[Stored data]
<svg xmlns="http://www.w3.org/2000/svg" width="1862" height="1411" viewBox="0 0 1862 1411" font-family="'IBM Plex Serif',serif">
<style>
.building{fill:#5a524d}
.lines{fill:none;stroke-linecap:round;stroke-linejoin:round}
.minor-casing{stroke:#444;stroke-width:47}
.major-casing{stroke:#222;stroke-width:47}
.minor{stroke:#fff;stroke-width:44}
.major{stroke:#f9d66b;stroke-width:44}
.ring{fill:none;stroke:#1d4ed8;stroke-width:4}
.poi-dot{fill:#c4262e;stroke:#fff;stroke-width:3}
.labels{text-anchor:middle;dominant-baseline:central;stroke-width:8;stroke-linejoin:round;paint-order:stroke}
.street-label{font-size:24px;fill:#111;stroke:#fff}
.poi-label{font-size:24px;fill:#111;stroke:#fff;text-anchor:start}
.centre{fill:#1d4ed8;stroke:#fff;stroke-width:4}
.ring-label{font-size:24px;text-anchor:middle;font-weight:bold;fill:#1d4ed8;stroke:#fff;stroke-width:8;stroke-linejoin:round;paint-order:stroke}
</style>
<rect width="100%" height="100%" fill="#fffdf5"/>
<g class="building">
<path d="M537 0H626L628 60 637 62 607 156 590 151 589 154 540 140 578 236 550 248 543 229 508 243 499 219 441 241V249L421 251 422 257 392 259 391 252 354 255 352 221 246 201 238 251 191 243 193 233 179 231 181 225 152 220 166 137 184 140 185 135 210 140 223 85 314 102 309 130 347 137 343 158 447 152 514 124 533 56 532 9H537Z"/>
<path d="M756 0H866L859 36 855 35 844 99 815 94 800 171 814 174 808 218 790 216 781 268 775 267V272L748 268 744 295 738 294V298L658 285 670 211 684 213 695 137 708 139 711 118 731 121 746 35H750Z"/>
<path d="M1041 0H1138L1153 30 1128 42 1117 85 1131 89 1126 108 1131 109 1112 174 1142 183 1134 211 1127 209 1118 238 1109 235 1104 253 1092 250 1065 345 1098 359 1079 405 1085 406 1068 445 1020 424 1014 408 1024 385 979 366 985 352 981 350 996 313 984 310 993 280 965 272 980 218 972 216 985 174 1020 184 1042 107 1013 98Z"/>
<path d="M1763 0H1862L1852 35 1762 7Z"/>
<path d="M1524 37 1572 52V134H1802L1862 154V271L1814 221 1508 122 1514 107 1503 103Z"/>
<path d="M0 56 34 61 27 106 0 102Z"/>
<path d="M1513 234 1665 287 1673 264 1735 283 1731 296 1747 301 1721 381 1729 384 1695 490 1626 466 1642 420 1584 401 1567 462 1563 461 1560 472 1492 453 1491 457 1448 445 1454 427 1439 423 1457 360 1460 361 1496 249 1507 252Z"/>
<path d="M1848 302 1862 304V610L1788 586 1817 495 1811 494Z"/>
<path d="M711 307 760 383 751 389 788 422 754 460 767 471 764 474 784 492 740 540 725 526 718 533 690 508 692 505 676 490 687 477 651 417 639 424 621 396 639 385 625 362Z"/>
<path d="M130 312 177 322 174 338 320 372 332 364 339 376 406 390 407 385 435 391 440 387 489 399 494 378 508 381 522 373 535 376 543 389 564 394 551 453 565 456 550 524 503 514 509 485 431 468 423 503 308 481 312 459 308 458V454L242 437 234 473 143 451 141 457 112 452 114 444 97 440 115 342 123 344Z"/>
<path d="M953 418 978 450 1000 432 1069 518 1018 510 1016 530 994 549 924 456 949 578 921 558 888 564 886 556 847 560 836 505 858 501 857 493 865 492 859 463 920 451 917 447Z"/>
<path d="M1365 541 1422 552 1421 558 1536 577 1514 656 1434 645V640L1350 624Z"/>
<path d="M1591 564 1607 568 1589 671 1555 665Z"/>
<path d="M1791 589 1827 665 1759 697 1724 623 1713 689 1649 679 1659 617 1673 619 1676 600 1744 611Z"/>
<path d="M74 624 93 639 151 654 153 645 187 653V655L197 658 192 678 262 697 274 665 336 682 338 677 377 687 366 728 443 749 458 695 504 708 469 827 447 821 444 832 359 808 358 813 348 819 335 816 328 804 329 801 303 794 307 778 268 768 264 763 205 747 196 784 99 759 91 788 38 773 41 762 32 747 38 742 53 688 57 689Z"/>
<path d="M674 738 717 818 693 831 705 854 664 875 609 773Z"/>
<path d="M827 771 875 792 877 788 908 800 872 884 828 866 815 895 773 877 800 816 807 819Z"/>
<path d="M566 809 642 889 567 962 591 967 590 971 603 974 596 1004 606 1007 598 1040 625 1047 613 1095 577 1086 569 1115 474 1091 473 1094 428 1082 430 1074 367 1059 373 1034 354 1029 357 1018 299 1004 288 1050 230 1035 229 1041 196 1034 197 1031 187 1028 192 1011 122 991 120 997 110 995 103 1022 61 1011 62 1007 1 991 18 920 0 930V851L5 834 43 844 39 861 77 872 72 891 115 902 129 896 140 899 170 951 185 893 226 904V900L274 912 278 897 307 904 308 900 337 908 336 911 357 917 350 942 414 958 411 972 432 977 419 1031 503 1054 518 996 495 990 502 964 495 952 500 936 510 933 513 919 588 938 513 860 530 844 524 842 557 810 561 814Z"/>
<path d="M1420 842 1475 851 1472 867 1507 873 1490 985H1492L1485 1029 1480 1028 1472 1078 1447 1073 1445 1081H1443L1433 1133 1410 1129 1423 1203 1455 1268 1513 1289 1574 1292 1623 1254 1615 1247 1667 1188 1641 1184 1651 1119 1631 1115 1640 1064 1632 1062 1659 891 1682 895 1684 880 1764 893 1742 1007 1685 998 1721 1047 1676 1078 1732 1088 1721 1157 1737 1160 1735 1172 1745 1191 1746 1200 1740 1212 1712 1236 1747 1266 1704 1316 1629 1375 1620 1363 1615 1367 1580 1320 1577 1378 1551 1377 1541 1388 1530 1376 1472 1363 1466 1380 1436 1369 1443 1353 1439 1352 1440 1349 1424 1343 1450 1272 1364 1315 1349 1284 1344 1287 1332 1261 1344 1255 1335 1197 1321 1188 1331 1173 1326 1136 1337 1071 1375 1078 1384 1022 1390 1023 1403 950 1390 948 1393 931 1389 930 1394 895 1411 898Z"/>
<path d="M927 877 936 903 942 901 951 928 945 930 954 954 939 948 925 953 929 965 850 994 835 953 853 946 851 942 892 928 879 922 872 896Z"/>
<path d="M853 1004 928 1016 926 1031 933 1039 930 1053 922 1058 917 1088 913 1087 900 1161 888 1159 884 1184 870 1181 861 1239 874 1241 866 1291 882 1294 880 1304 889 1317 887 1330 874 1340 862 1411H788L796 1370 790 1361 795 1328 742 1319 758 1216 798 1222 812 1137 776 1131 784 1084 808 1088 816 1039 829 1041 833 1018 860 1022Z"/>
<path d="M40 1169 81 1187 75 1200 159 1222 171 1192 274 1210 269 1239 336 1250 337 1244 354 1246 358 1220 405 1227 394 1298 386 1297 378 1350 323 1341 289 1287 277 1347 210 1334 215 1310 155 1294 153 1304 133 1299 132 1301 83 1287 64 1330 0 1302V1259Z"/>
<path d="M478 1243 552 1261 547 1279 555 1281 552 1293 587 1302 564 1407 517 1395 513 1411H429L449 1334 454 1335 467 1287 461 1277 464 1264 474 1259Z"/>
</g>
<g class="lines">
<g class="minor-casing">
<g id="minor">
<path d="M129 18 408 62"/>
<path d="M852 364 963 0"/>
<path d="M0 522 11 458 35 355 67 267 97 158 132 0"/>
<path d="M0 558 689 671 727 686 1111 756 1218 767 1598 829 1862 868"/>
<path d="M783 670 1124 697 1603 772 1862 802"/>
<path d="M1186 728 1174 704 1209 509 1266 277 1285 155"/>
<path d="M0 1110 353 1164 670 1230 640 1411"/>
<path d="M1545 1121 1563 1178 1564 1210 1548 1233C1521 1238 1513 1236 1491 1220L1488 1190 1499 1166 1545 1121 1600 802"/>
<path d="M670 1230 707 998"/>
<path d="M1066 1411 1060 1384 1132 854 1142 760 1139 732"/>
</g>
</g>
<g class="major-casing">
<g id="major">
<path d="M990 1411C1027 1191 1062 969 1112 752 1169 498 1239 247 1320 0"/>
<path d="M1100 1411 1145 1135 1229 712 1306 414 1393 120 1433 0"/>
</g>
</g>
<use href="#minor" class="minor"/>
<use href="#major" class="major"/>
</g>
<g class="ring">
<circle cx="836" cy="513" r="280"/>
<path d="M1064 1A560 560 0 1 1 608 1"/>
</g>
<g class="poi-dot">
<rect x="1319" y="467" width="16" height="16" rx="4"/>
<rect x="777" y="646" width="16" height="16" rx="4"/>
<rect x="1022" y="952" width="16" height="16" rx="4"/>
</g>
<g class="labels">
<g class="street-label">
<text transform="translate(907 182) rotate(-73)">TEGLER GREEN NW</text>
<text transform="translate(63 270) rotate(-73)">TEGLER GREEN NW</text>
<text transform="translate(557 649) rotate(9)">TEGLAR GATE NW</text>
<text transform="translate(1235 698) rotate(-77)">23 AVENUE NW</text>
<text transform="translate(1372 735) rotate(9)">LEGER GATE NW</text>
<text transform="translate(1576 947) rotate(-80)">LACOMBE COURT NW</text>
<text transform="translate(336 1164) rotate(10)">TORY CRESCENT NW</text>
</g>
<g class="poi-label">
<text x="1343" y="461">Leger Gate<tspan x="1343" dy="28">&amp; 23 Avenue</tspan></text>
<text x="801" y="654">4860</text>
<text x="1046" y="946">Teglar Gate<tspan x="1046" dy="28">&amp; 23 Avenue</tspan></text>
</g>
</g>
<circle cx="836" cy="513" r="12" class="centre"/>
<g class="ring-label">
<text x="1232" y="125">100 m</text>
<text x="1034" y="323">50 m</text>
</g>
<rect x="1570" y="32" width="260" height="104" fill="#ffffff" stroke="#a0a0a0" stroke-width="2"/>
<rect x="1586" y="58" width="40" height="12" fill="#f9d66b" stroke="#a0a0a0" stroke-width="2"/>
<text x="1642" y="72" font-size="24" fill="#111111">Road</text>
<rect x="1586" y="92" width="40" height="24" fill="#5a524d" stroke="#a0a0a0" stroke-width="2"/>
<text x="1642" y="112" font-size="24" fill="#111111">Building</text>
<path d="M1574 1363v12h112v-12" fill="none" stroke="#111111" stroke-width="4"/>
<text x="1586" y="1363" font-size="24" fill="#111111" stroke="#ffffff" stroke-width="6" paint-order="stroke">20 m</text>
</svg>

● WHAT YOU WILL DO
Go through the records and show every line with the string "labels" in it.

● RESPONSE AREA
.labels{text-anchor:middle;dominant-baseline:central;stroke-width:8;stroke-linejoin:round;paint-order:stroke}
<g class="labels">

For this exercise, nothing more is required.